Nicodemus has a problem seeing past his own understanding. He is learned in the Torah, versed in the faith of the God of Abraham. But he cannot wrap his mind around what it means for Jesus to be the messiah, for everything to change.

Nicodemus appears two more times in the Gospel of John. Once he is defending Jesus to the crowd and the authorities and it gets him in trouble. The other time is after the crucifixion. Nicodemus helps Joseph of Arimathea to care for the body of Jesus, buying the expensive spices used in burials.

We are left wondering how much change took place in Nicodemus’s life and mind and heart. I think that is okay, to be left wondering. Because our question is not about Nicodemus. Our question is about ourselves.

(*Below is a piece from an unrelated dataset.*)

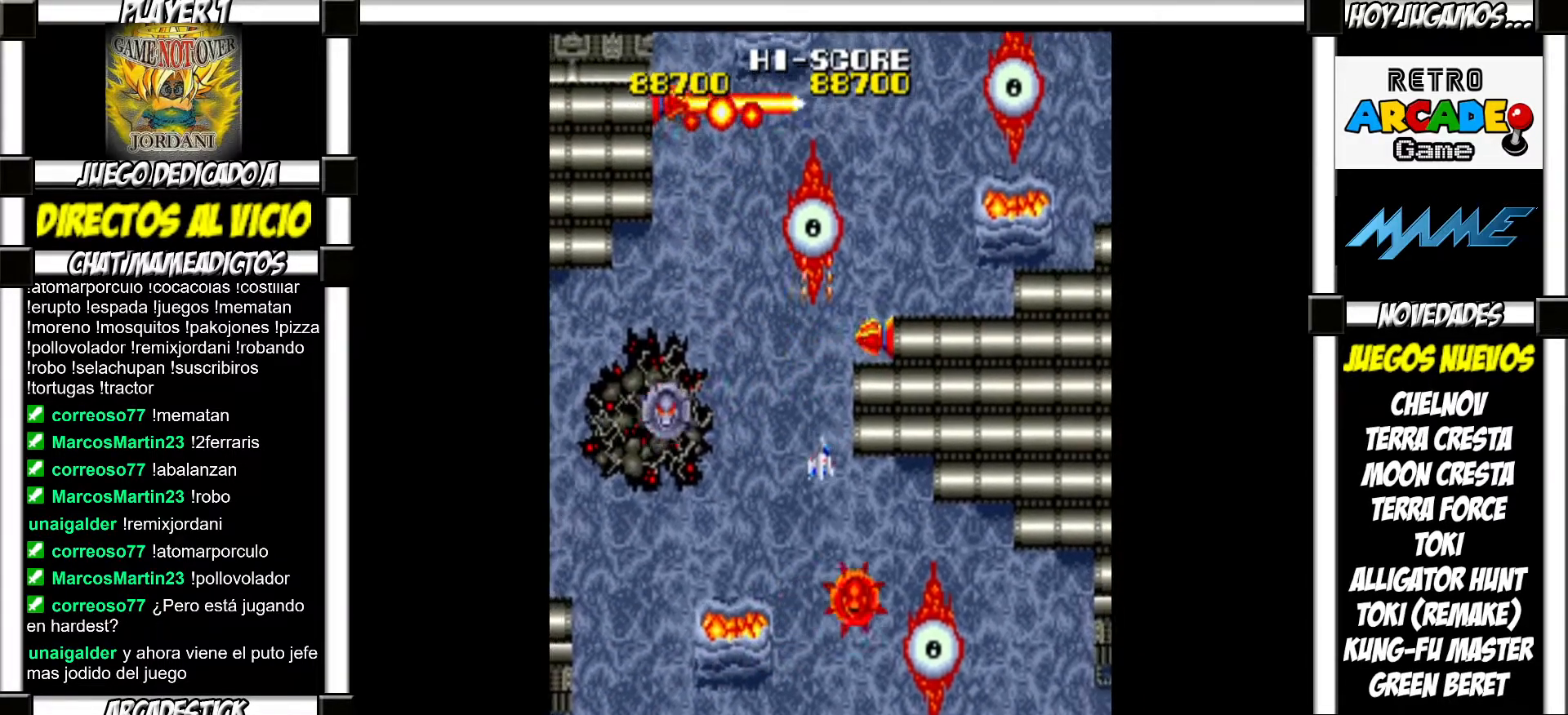
{"buttons": ["SQUARE"], "events": [[83, "SQUARE", "down"], [133, "SQUARE", "up"], [200, "SQUARE", "down"], [267, "SQUARE", "up"], [350, "SQUARE", "down"], [400, "SQUARE", "up"], [483, "SQUARE", "down"]]}
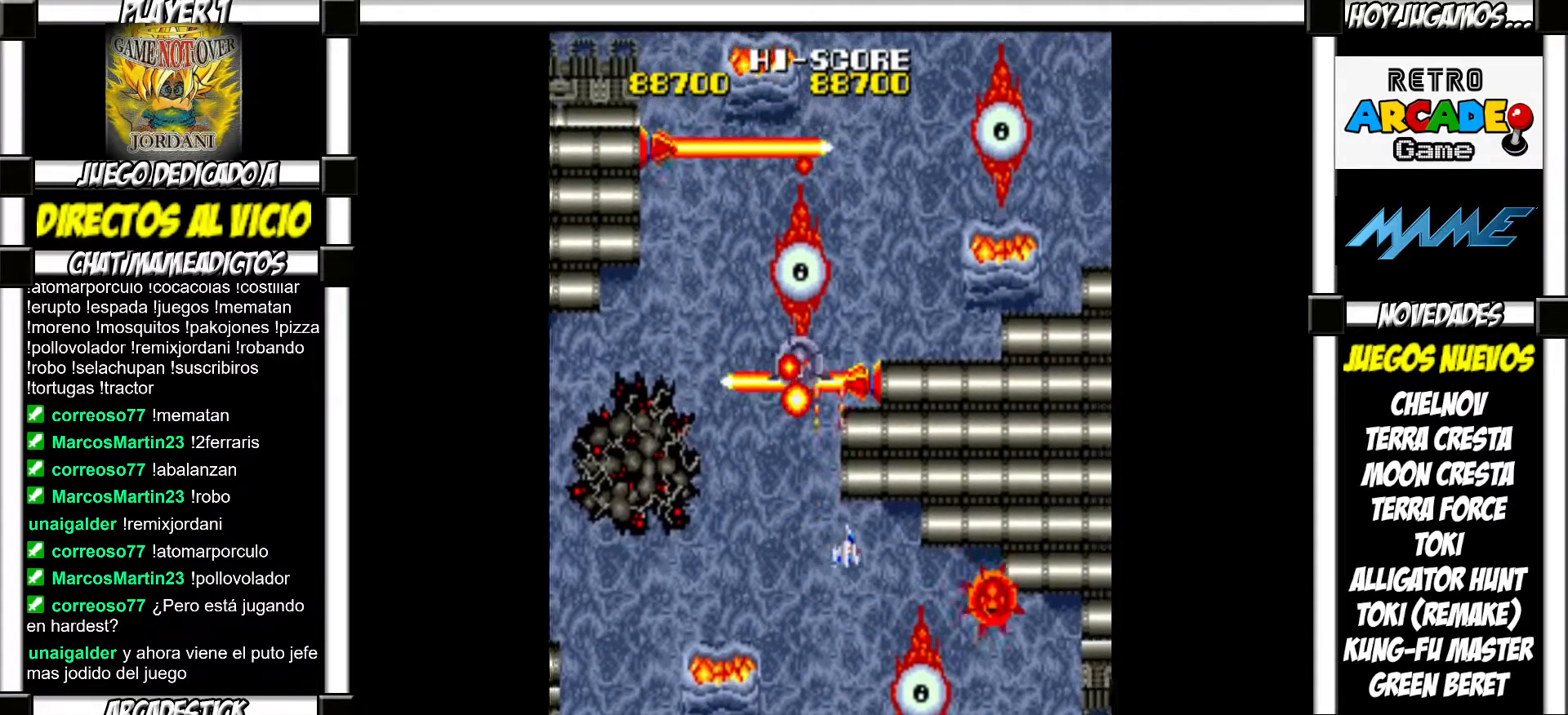
{"buttons": [], "events": [[33, "SQUARE", "up"], [100, "SQUARE", "down"], [183, "SQUARE", "up"], [267, "SQUARE", "down"], [300, "SQUARE", "up"], [400, "SQUARE", "down"], [450, "SQUARE", "up"]]}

Are we willing to listen for our Still-Speaking God to tell us to go, or to stay, or to change, or to be healed, or to heal others, to work for justice, to show mercy, to build up the neighborhood, especially when it calls for sacrifice?

And when (not if!) we are pushed out of our comfort zone and can see a little better the instructions on the outside of the box, are we willing to help others leave and follow God as well?

Go from your country and your kindred
and your father’s house to the land
that I will show you.

Whether we left willingly or not, the promise is that God will be with us.

Thanks be to God.
Amen.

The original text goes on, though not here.